УСЛОВИЕ ЗАДАНИЯ: Оформите строки всех записей ниже в виде нумерованного списка, пропустив пустые строки. Изображения в ответ не включайте.

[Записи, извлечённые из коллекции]
# # # # # # #
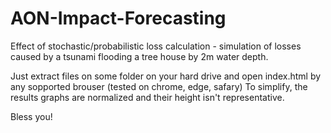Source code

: # AON-Impact-Forecasting
Effect of stochastic/probabilistic loss calculation - simulation of losses caused by a tsunami flooding a tree house by 2m water depth.

Just extract files on some folder on your hard drive and open index.html by any sopported brouser (tested on chrome, edge, safary)
To simplify, the results graphs are normalized and their height isn't representative.

Bless you!
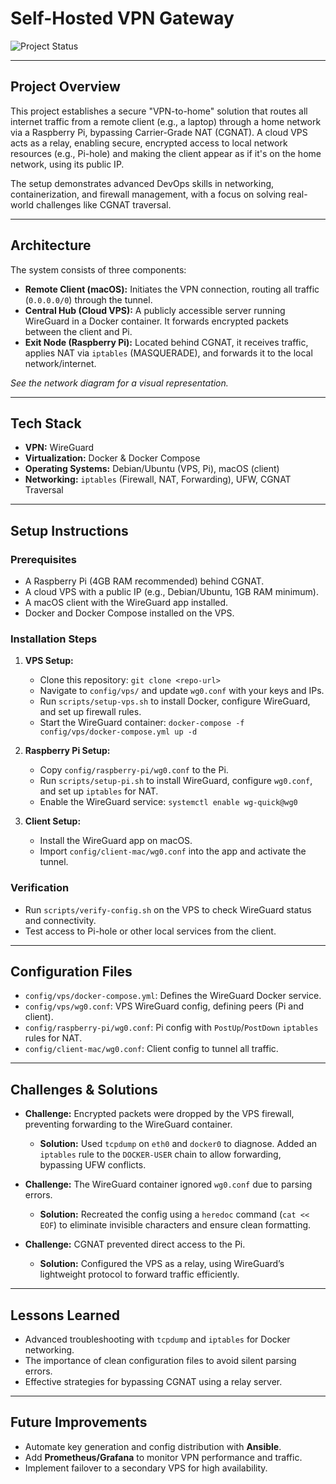 # Self-Hosted VPN Gateway

![Project Status](https://img.shields.io/badge/status-complete-green)

---

## Project Overview

This project establishes a secure "VPN-to-home" solution that routes all internet traffic from a remote client (e.g., a laptop) through a home network via a Raspberry Pi, bypassing Carrier-Grade NAT (CGNAT). A cloud VPS acts as a relay, enabling secure, encrypted access to local network resources (e.g., Pi-hole) and making the client appear as if it's on the home network, using its public IP.

The setup demonstrates advanced DevOps skills in networking, containerization, and firewall management, with a focus on solving real-world challenges like CGNAT traversal.

---

## Architecture

The system consists of three components:

* **Remote Client (macOS):** Initiates the VPN connection, routing all traffic (`0.0.0.0/0`) through the tunnel.
* **Central Hub (Cloud VPS):** A publicly accessible server running WireGuard in a Docker container. It forwards encrypted packets between the client and Pi.
* **Exit Node (Raspberry Pi):** Located behind CGNAT, it receives traffic, applies NAT via `iptables` (MASQUERADE), and forwards it to the local network/internet.

*See the network diagram for a visual representation.*

---

## Tech Stack

* **VPN:** WireGuard
* **Virtualization:** Docker & Docker Compose
* **Operating Systems:** Debian/Ubuntu (VPS, Pi), macOS (client)
* **Networking:** `iptables` (Firewall, NAT, Forwarding), UFW, CGNAT Traversal

---

## Setup Instructions

### Prerequisites

* A Raspberry Pi (4GB RAM recommended) behind CGNAT.
* A cloud VPS with a public IP (e.g., Debian/Ubuntu, 1GB RAM minimum).
* A macOS client with the WireGuard app installed.
* Docker and Docker Compose installed on the VPS.

### Installation Steps

1.  **VPS Setup:**
    * Clone this repository: `git clone <repo-url>`
    * Navigate to `config/vps/` and update `wg0.conf` with your keys and IPs.
    * Run `scripts/setup-vps.sh` to install Docker, configure WireGuard, and set up firewall rules.
    * Start the WireGuard container: `docker-compose -f config/vps/docker-compose.yml up -d`

2.  **Raspberry Pi Setup:**
    * Copy `config/raspberry-pi/wg0.conf` to the Pi.
    * Run `scripts/setup-pi.sh` to install WireGuard, configure `wg0.conf`, and set up `iptables` for NAT.
    * Enable the WireGuard service: `systemctl enable wg-quick@wg0`

3.  **Client Setup:**
    * Install the WireGuard app on macOS.
    * Import `config/client-mac/wg0.conf` into the app and activate the tunnel.

### Verification

* Run `scripts/verify-config.sh` on the VPS to check WireGuard status and connectivity.
* Test access to Pi-hole or other local services from the client.

---

## Configuration Files

* `config/vps/docker-compose.yml`: Defines the WireGuard Docker service.
* `config/vps/wg0.conf`: VPS WireGuard config, defining peers (Pi and client).
* `config/raspberry-pi/wg0.conf`: Pi config with `PostUp`/`PostDown` `iptables` rules for NAT.
* `config/client-mac/wg0.conf`: Client config to tunnel all traffic.

---

## Challenges & Solutions

* **Challenge:** Encrypted packets were dropped by the VPS firewall, preventing forwarding to the WireGuard container.
    * **Solution:** Used `tcpdump` on `eth0` and `docker0` to diagnose. Added an `iptables` rule to the `DOCKER-USER` chain to allow forwarding, bypassing UFW conflicts.

* **Challenge:** The WireGuard container ignored `wg0.conf` due to parsing errors.
    * **Solution:** Recreated the config using a `heredoc` command (`cat << EOF`) to eliminate invisible characters and ensure clean formatting.

* **Challenge:** CGNAT prevented direct access to the Pi.
    * **Solution:** Configured the VPS as a relay, using WireGuard’s lightweight protocol to forward traffic efficiently.

---

## Lessons Learned

* Advanced troubleshooting with `tcpdump` and `iptables` for Docker networking.
* The importance of clean configuration files to avoid silent parsing errors.
* Effective strategies for bypassing CGNAT using a relay server.

---

## Future Improvements

* Automate key generation and config distribution with **Ansible**.
* Add **Prometheus/Grafana** to monitor VPN performance and traffic.
* Implement failover to a secondary VPS for high availability.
# # # # # # #
РЕЗУЛЬТАТ ВЫПОЛНЕНИЯ:
1. Source code
2. : # AON-Impact-Forecasting
3. Effect of stochastic/probabilistic loss calculation - simulation of losses caused by a tsunami flooding a tree house by 2m water depth.
4. Just extract files on some folder on your hard drive and open index.html by any sopported brouser (tested on chrome, edge, safary)
5. To simplify, the results graphs are normalized and their height isn't representative.
6. Bless you!
7.  # Self-Hosted VPN Gateway
8. ![Project Status](https://img.shields.io/badge/status-complete-green)
9. ---
10. ## Project Overview
11. This project establishes a secure "VPN-to-home" solution that routes all internet traffic from a remote client (e.g., a laptop) through a home network via a Raspberry Pi, bypassing Carrier-Grade NAT (CGNAT). A cloud VPS acts as a relay, enabling secure, encrypted access to local network resources (e.g., Pi-hole) and making the client appear as if it's on the home network, using its public IP.
12. The setup demonstrates advanced DevOps skills in networking, containerization, and firewall management, with a focus on solving real-world challenges like CGNAT traversal.
13. ---
14. ## Architecture
15. The system consists of three components:
16. * **Remote Client (macOS):** Initiates the VPN connection, routing all traffic (`0.0.0.0/0`) through the tunnel.
17. * **Central Hub (Cloud VPS):** A publicly accessible server running WireGuard in a Docker container. It forwards encrypted packets between the client and Pi.
18. * **Exit Node (Raspberry Pi):** Located behind CGNAT, it receives traffic, applies NAT via `iptables` (MASQUERADE), and forwards it to the local network/internet.
19. *See the network diagram for a visual representation.*
20. ---
21. ## Tech Stack
22. * **VPN:** WireGuard
23. * **Virtualization:** Docker & Docker Compose
24. * **Operating Systems:** Debian/Ubuntu (VPS, Pi), macOS (client)
25. * **Networking:** `iptables` (Firewall, NAT, Forwarding), UFW, CGNAT Traversal
26. ---
27. ## Setup Instructions
28. ### Prerequisites
29. * A Raspberry Pi (4GB RAM recommended) behind CGNAT.
30. * A cloud VPS with a public IP (e.g., Debian/Ubuntu, 1GB RAM minimum).
31. * A macOS client with the WireGuard app installed.
32. * Docker and Docker Compose installed on the VPS.
33. ### Installation Steps
34. 1.  **VPS Setup:**
35.     * Clone this repository: `git clone <repo-url>`
36.     * Navigate to `config/vps/` and update `wg0.conf` with your keys and IPs.
37.     * Run `scripts/setup-vps.sh` to install Docker, configure WireGuard, and set up firewall rules.
38.     * Start the WireGuard container: `docker-compose -f config/vps/docker-compose.yml up -d`
39. 2.  **Raspberry Pi Setup:**
40.     * Copy `config/raspberry-pi/wg0.conf` to the Pi.
41.     * Run `scripts/setup-pi.sh` to install WireGuard, configure `wg0.conf`, and set up `iptables` for NAT.
42.     * Enable the WireGuard service: `systemctl enable wg-quick@wg0`
43. 3.  **Client Setup:**
44.     * Install the WireGuard app on macOS.
45.     * Import `config/client-mac/wg0.conf` into the app and activate the tunnel.
46. ### Verification
47. * Run `scripts/verify-config.sh` on the VPS to check WireGuard status and connectivity.
48. * Test access to Pi-hole or other local services from the client.
49. ---
50. ## Configuration Files
51. * `config/vps/docker-compose.yml`: Defines the WireGuard Docker service.
52. * `config/vps/wg0.conf`: VPS WireGuard config, defining peers (Pi and client).
53. * `config/raspberry-pi/wg0.conf`: Pi config with `PostUp`/`PostDown` `iptables` rules for NAT.
54. * `config/client-mac/wg0.conf`: Client config to tunnel all traffic.
55. ---
56. ## Challenges & Solutions
57. * **Challenge:** Encrypted packets were dropped by the VPS firewall, preventing forwarding to the WireGuard container.
58.     * **Solution:** Used `tcpdump` on `eth0` and `docker0` to diagnose. Added an `iptables` rule to the `DOCKER-USER` chain to allow forwarding, bypassing UFW conflicts.
59. * **Challenge:** The WireGuard container ignored `wg0.conf` due to parsing errors.
60.     * **Solution:** Recreated the config using a `heredoc` command (`cat << EOF`) to eliminate invisible characters and ensure clean formatting.
61. * **Challenge:** CGNAT prevented direct access to the Pi.
62.     * **Solution:** Configured the VPS as a relay, using WireGuard’s lightweight protocol to forward traffic efficiently.
63. ---
64. ## Lessons Learned
65. * Advanced troubleshooting with `tcpdump` and `iptables` for Docker networking.
66. * The importance of clean configuration files to avoid silent parsing errors.
67. * Effective strategies for bypassing CGNAT using a relay server.
68. ---
69. ## Future Improvements
70. * Automate key generation and config distribution with **Ansible**.
71. * Add **Prometheus/Grafana** to monitor VPN performance and traffic.
72. * Implement failover to a secondary VPS for high availability.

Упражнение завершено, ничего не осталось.